Jace woke flat on his back on dewed grass, ears ringing and vision strobing. His skin was scorched charcoal in places and the long gash on his arm throbbed in fiery agony. He hacked convulsively, lungs tortured by every inhalation. He spat a sooty mouthful of bile. Maybe the trick was not to move at all, every muscle a world of hurt. Some horrible emotion gnawed consciousness, but Jace wasn’t ready and willed it gone.
“You’re awake!” said a sweet voice he couldn’t identify.
A slim hand gripped his. A face appeared in his prone view of evening sky to blot a smattering of stars. He blinked and squinted. Laini? She was a fine substitute for heaven.
“Wha --” he wheezed, throat gored.
“Best not talk just yet.”
“How?”
“Yes. I suppose you deserve an explanation.”
Laini positioned his head in her lap, fingertips stroking his cheek. She smiled down at him and Jace decided she was definitely angelic, as opposed to the other. She wore a lacy, white smock, which seemed a fitting tribute to purity and goodness.
“It sounds kooky, I know, but I’ve always had the gift. And like everything, the greater the advantage, the higher the price. I did not learn that lesson early enough.” Jace clutched at every word, fading in and out. “The ambulance is on its way. And the Police also. Better late than never, I guess. I’m sure you won’t be blamed. Incendiaries are not permitted in suburbia. And it’s clear your brother’s motives were less than trustworthy. I am sorry you lost them.”
The twins’ mention brought a pang of grief. “If you open your mind too far, others may slip through the cracks. I found that out the horrible night of my sister’s death.”
Jace endeavoured to swallow and it felt like razors in his chest. Laini tilted his head and he took a sip of the water she offered, not much of an improvement. “How did you get away from here?”
She grinned. “Sen let me drive home after every recital. I’d been learning for months.” The smile faltered. “But Lady Grey didn’t give me a chance to bring help. As soon as she died, I felt her infecting my spirit with her malevolence. I’ve been fighting to break free ever since. But such hatred is mighty powerful and I was not strong. The battle took a heavy toll on my body. Especially if I briefly won. By the time I got home, she’d stolen my speech. Then control over my hands. And... well you saw the rest. Granddaddy knew only that I was profoundly disturbed, thinking it the stress of disease.”
“All along you were trying to tell them about Sienna,” Jace rasped.
She nodded, curls bouncing. “I wasn’t certain what happened. But I felt her pain and suffered her loss when she said goodbye. Of course, the authorities combed Grey Manor and found nothing except broken glass and a morbid collection.”
“Blake asked for a divorce?”
“Oh no!”
“No?”
“Blake was going to kill her. Aimed to smother her with a pillow in her sleep. One murderer recognises another. She got him first.”

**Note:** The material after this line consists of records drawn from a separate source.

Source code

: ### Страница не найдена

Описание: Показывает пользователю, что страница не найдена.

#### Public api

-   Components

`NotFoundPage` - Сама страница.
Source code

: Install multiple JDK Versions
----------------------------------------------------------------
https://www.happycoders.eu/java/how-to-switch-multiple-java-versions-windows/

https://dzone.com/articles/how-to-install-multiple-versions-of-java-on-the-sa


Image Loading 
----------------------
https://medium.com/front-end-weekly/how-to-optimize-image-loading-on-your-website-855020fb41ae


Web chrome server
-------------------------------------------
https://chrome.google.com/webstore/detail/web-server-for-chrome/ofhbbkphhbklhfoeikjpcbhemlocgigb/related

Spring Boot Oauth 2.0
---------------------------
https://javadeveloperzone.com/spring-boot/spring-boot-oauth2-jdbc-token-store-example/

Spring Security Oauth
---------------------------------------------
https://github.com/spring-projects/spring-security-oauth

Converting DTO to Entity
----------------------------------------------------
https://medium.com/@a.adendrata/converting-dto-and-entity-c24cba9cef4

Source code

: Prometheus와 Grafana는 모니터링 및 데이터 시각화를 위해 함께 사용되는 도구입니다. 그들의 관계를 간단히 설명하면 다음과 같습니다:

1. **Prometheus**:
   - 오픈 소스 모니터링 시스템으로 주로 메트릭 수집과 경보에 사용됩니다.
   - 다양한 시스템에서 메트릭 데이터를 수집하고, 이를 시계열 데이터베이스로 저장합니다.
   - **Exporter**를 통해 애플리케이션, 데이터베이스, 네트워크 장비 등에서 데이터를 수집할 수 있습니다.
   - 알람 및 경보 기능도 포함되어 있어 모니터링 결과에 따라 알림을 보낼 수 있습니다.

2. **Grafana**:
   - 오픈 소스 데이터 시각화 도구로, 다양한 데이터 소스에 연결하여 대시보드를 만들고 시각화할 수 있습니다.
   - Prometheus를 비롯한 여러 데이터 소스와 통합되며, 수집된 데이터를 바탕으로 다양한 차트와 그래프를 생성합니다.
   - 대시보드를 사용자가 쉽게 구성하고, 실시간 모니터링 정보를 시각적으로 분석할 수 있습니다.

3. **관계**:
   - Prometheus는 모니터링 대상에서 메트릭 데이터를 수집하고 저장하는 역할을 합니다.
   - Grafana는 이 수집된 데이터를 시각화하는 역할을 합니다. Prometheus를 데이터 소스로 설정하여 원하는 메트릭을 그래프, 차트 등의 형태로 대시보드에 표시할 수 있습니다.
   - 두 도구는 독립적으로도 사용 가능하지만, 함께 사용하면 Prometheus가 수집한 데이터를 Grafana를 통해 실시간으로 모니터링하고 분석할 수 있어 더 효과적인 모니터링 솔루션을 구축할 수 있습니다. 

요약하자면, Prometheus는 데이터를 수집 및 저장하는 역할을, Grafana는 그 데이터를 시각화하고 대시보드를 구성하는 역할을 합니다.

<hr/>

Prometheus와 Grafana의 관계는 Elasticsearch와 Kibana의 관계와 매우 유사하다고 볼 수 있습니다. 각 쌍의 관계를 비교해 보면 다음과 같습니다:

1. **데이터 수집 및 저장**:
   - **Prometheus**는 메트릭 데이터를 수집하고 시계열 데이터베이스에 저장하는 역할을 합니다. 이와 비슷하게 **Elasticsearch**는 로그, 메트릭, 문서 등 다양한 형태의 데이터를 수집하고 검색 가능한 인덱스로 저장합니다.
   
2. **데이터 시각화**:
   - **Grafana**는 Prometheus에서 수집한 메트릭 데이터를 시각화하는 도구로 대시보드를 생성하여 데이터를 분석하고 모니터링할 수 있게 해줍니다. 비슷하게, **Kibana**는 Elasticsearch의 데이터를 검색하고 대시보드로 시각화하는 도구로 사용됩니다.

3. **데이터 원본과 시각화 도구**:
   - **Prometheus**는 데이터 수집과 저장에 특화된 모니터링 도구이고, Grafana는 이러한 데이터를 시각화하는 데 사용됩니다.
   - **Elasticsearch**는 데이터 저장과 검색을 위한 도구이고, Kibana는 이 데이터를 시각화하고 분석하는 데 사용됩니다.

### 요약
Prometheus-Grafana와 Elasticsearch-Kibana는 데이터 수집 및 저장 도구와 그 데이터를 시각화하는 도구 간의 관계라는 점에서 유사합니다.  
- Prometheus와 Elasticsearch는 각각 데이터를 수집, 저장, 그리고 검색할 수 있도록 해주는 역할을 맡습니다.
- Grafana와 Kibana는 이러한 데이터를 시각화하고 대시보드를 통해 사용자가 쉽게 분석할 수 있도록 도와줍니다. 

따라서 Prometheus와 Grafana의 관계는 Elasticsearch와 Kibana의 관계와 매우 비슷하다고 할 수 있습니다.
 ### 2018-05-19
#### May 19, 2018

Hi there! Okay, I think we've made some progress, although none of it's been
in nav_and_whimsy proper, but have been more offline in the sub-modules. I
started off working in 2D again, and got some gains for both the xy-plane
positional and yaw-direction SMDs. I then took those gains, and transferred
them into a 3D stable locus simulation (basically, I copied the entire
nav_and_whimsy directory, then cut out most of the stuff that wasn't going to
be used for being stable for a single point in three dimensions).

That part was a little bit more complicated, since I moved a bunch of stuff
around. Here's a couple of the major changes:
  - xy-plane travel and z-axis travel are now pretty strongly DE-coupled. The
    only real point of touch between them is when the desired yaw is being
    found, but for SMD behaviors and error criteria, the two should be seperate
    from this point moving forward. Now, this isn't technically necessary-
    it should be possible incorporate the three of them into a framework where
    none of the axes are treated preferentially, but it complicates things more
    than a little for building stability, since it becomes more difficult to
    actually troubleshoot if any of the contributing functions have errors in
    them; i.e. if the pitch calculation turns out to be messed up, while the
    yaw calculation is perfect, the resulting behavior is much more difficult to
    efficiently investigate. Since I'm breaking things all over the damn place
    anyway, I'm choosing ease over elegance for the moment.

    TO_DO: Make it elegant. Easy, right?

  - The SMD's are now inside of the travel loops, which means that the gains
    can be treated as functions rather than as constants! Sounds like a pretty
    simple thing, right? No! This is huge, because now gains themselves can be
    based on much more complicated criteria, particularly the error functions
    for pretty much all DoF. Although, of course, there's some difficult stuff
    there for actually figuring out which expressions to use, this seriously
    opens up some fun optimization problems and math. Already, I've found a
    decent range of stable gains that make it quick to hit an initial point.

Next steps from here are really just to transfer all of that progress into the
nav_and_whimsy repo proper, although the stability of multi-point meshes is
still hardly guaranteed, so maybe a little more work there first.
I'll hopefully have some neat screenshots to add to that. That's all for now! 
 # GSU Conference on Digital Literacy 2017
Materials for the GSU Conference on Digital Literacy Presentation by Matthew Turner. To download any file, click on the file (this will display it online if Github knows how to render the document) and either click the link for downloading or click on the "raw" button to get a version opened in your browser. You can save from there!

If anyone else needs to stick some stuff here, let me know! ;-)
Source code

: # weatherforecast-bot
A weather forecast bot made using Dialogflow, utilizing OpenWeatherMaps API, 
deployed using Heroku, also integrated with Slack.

And there it was again. “How?”
“The Major bought a yacht before discovering he suffered from dreadful seasickness. He was prescribed meds and Lady Grey figured their value immediately. They increase suggestibility, you see. She drugged Blake via a skin patch and he walked to his own death as meek as a lamb. Even put the noose around his neck and stepped off willingly. The wicked old witch liked to replay it in my mind for fun. Her photo album is something to see.” Laini shivered, thin arms goose-bumped.
“Wow.” It was the only response left.
Later, after weeks convalescing in Noel’s home tended by the ever watchful Myra (they were now equally happy to blame him for Laini’s miraculous awakening), it occurred to ask how Jace was liberated from the conflagration. Laini smiled her beautiful smile.

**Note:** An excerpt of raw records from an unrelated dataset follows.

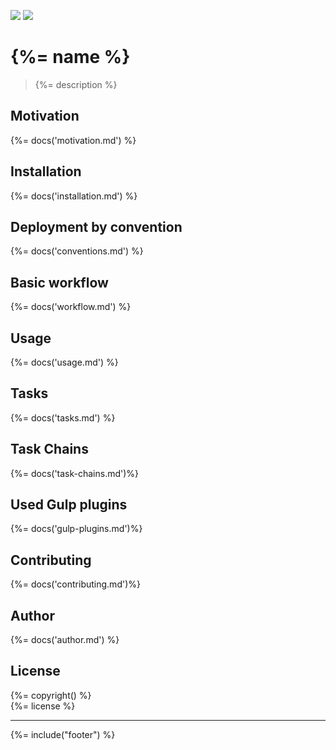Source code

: [![](https://david-dm.org/stefanwalther/sense-go.png)](https://david-dm.org/stefanwalther/sense-go)
[![](https://travis-ci.org/stefanwalther/sense-go.svg?branch=master)](https://travis-ci.org/stefanwalther/sense-go.svg?branch=master)

# {%= name %}

> {%= description %}

## Motivation
{%= docs('motivation.md') %}

## Installation
{%= docs('installation.md') %}

## Deployment by convention
{%= docs('conventions.md') %}

## Basic workflow
{%= docs('workflow.md') %}

## Usage
{%= docs('usage.md') %}

## Tasks
{%= docs('tasks.md') %}

## Task Chains
{%= docs('task-chains.md')%}

## Used Gulp plugins
{%= docs('gulp-plugins.md')%}

## Contributing
{%= docs('contributing.md')%}

## Author
{%= docs('author.md') %}

## License
{%= copyright() %}<br/> 
{%= license %}

***

{%= include("footer") %}
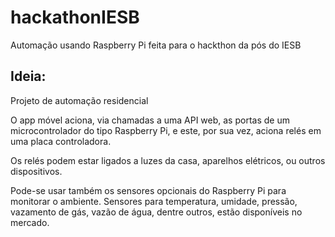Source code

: # hackathonIESB
Automação usando Raspberry Pi feita para o hackthon da pós do IESB

## Ideia:
Projeto de automação residencial

O app móvel aciona, via chamadas a uma API web, as portas de um
microcontrolador do tipo Raspberry Pi, e este, por sua vez, aciona
relés em uma placa controladora.

Os relés podem estar ligados a luzes da casa, aparelhos elétricos,
ou outros dispositivos.

Pode-se usar também os sensores opcionais do Raspberry Pi para
monitorar o ambiente. Sensores para temperatura, umidade, pressão,
vazamento de gás, vazão de água, dentre outros, estão disponíveis
no mercado.
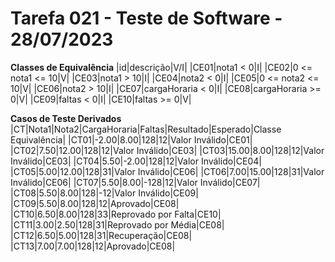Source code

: # Tarefa 021 - Teste de Software - 28/07/2023


**Classes de Equivalência**
|id|descrição|V/I|
|CE01|nota1 < 0|I|
|CE02|0 <= nota1 <= 10|V|
|CE03|nota1 > 10|I|
|CE04|nota2 < 0|I|
|CE05|0 <= nota2 <= 10|V|
|CE06|nota2 > 10|I|
|CE07|cargaHoraria < 0|I|
|CE08|cargaHoraria >= 0|V|
|CE09|faltas < 0|I|
|CE10|faltas >= 0|V|

**Casos de Teste Derivados**
|CT|Nota1|Nota2|CargaHoraria|Faltas|Resultado|Esperado|Classe Equivalência|
|CT01|-2.00|8.00|128|12|Valor Inválido|CE01|
|CT02|7.50|12.00|128|12|Valor Inválido|CE03|
|CT03|15.00|8.00|128|12|Valor Inválido|CE03|
|CT04|5.50|-2.00|128|12|Valor Inválido|CE04|
|CT05|5.00|12.00|128|31|Valor Inválido|CE06|
|CT06|7.00|15.00|128|31|Valor Inválido|CE06|
|CT07|5.50|8.00|-128|12|Valor Inválido|CE07|
|CT08|5.50|8.00|128|-12|Valor Inválido|CE09|
|CT09|5.50|8.00|128|12|Aprovado|CE08|
|CT10|6.50|8.00|128|33|Reprovado por Falta|CE10|
|CT11|3.00|2.50|128|31|Reprovado por Média|CE08|
|CT12|6.50|5.00|128|31|Recuperação|CE08|
|CT13|7.00|7.00|128|12|Aprovado|CE08|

“I saw you coming. You’ve been living in my heart for a long while. And so, I practised living in yours. It seems Lady Grey taught me a few things about possession.”

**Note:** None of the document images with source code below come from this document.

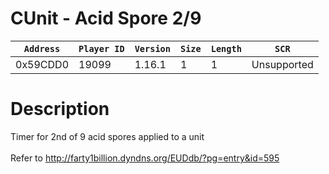 # CUnit - Acid Spore 2/9

| `Address` | `Player ID` | `Version` | `Size` | `Length` | `SCR` |
| ---------- | ----------- | --------- | ------ | -------- | ---- |
| 0x59CDD0 | 19099 | 1.16.1 | 1 | 1 | Unsupported |

# Description

Timer for 2nd of 9 acid spores applied to a unit<br><br>Refer to http://farty1billion.dyndns.org/EUDdb/?pg=entry&id=595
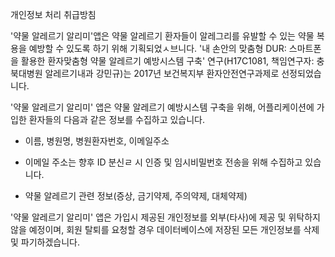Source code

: 개인정보 처리 취급방침

'약물 알레르기 알리미'앱은 약물 알레르기 환자들이 알레그리를 유발할 수 있는 약물 복용을 예방할 수 있도록 하기 위해 기획되었ㅅ브니다. '내 손안의 맞춤형 DUR: 스마트폰을 활용한 환자맞춤형 약물 알레르기 예방시스템 구축' 연구(H17C1081, 책임연구자: 충북대병원 알레르기내과 강민규)는 2017년 보건복지부 환자안전연구과제로 선정되었습니다.

'약물 알레르기 알리미' 앱은 약물 알레르기 예방시스템 구축을 위해, 어플리케이션에 가입한 환자들의 다음과 같은 정보를 수집하고 있습니다.

- 이름, 병원명, 병원환자번호, 이메일주소
* 이메일 주소는 향후 ID 분신ㄹ 시 인증 및 임시비밀번호 전송을 위해 수집하고 있습니다.

- 약물 알레르기 관련 정보(증상, 금기약제, 주의약제, 대체약제)

'약물 알레르기 알리미' 앱은 가입시 제공된 개인정보를 외부(타사)에 제공 및 위탁하지 않을 예정이며, 회원 탈퇴를 요청할 경우 데이터베이스에 저장된 모든 개인정보를 삭제 및 파기하겠습니다.
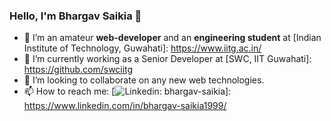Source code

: ### Hello, I'm Bhargav Saikia 👋

- 🔭 I’m an amateur **web-developer** and an **engineering student** at [Indian Institute of Technology, Guwahati]: https://www.iitg.ac.in/ 
- 🌱 I’m currently working as a Senior Developer at [SWC, IIT Guwahati]: https://github.com/swciitg
- 👯 I’m looking to collaborate on any new web technologies.
- 📫 How to reach me: [![Linkedin: bhargav-saikia](https://img.shields.io/badge/-bhargav-blue?style=flat-square&logo=Linkedin&logoColor=white&link=https://www.linkedin.com/in/bhargav-saikia1999/)]: https://www.linkedin.com/in/bhargav-saikia1999/


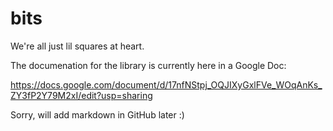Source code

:# bits
We're all just lil squares at heart.

The documenation for the library is currently here in a Google Doc:

https://docs.google.com/document/d/17nfNStpj_OQJIXyGxlFVe_WOqAnKs_ZY3fP2Y79M2xI/edit?usp=sharing

Sorry, will add markdown in GitHub later :)
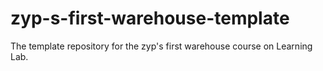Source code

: # zyp-s-first-warehouse-template
The template repository for the zyp's first warehouse course on Learning Lab.
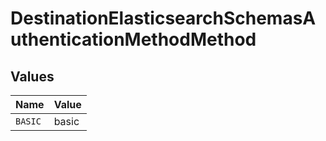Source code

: # DestinationElasticsearchSchemasAuthenticationMethodMethod


## Values

| Name    | Value   |
| ------- | ------- |
| `BASIC` | basic   |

And she refused to say more on the subject. Jace didn’t mind. He remembered swearing his hatred for this village and all its residents. He still loathed the place, but maybe not everyone in it.
Around the same time, a fire investigator sifting the rubble of Grey Manor made a miraculous discovery of his own. Scanning to check no-one saw, he dipped to pluck half a diamond-encrusted cameo from ash. Its condition was perfect. As his fingers brushed its surface, an unpleasant tingling started in his flesh. The vile stars aligned, relieving the final Bateman of their adverse charms to shine down upon another. A thief who’d earned their attention.